▶ [What you should do]:
After locating the line that contains "178 296 135.64" in the records below, write out exactly that line and each line after it through the one that contains "u v d — depth at each pixel (ft).", and nothing else.

===== Given records

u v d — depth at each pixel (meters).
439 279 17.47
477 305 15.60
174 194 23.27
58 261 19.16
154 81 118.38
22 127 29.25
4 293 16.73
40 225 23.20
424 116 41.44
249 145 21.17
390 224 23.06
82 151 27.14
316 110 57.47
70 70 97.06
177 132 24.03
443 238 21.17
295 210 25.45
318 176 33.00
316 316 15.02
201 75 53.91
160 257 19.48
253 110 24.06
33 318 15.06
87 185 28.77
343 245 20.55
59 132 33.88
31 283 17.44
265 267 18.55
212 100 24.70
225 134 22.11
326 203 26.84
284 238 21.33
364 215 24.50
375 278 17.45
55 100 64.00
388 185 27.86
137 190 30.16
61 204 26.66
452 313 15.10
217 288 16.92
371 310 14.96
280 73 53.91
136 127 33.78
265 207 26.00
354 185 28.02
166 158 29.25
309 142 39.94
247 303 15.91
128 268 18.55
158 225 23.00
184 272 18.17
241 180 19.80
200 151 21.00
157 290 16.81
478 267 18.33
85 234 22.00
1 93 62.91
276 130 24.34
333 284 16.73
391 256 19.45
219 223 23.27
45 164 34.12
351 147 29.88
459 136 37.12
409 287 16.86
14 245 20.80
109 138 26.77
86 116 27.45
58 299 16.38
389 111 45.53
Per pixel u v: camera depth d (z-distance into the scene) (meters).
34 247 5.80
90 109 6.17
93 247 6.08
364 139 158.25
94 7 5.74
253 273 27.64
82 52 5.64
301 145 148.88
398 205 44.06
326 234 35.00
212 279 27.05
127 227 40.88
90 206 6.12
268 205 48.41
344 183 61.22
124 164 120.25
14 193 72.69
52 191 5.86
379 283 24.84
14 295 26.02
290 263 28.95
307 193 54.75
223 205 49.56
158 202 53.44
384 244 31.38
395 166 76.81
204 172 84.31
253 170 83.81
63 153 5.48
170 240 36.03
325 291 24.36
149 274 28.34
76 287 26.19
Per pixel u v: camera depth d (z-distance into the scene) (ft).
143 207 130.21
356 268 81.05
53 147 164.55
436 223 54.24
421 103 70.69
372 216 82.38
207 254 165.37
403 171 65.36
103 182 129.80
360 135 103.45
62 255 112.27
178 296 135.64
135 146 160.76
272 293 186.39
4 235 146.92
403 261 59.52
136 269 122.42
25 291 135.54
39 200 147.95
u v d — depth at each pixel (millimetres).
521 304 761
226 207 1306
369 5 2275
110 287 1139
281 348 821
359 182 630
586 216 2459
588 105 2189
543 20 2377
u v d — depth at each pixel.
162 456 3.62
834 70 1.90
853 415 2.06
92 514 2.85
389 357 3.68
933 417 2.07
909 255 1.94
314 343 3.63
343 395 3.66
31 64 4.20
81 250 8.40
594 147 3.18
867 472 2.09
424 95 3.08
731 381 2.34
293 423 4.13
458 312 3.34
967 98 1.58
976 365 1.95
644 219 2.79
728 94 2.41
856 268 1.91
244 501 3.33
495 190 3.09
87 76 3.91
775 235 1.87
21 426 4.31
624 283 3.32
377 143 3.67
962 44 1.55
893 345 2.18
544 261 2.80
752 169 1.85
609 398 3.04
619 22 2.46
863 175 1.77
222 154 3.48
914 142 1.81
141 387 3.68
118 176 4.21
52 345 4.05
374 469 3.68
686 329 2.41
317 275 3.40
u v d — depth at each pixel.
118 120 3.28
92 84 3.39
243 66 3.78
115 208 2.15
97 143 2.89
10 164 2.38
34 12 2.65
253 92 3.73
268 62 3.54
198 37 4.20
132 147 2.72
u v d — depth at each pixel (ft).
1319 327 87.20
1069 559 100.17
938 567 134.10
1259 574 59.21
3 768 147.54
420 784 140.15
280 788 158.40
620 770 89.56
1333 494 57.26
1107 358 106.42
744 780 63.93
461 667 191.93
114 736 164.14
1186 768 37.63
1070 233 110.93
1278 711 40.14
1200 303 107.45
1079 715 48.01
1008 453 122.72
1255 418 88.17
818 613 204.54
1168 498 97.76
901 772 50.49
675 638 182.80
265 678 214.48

==========

▶ [Response to this exercise]:
178 296 135.64
135 146 160.76
272 293 186.39
4 235 146.92
403 261 59.52
136 269 122.42
25 291 135.54
39 200 147.95
u v d — depth at each pixel (millimetres).
521 304 761
226 207 1306
369 5 2275
110 287 1139
281 348 821
359 182 630
586 216 2459
588 105 2189
543 20 2377
u v d — depth at each pixel.
162 456 3.62
834 70 1.90
853 415 2.06
92 514 2.85
389 357 3.68
933 417 2.07
909 255 1.94
314 343 3.63
343 395 3.66
31 64 4.20
81 250 8.40
594 147 3.18
867 472 2.09
424 95 3.08
731 381 2.34
293 423 4.13
458 312 3.34
967 98 1.58
976 365 1.95
644 219 2.79
728 94 2.41
856 268 1.91
244 501 3.33
495 190 3.09
87 76 3.91
775 235 1.87
21 426 4.31
624 283 3.32
377 143 3.67
962 44 1.55
893 345 2.18
544 261 2.80
752 169 1.85
609 398 3.04
619 22 2.46
863 175 1.77
222 154 3.48
914 142 1.81
141 387 3.68
118 176 4.21
52 345 4.05
374 469 3.68
686 329 2.41
317 275 3.40
u v d — depth at each pixel.
118 120 3.28
92 84 3.39
243 66 3.78
115 208 2.15
97 143 2.89
10 164 2.38
34 12 2.65
253 92 3.73
268 62 3.54
198 37 4.20
132 147 2.72
u v d — depth at each pixel (ft).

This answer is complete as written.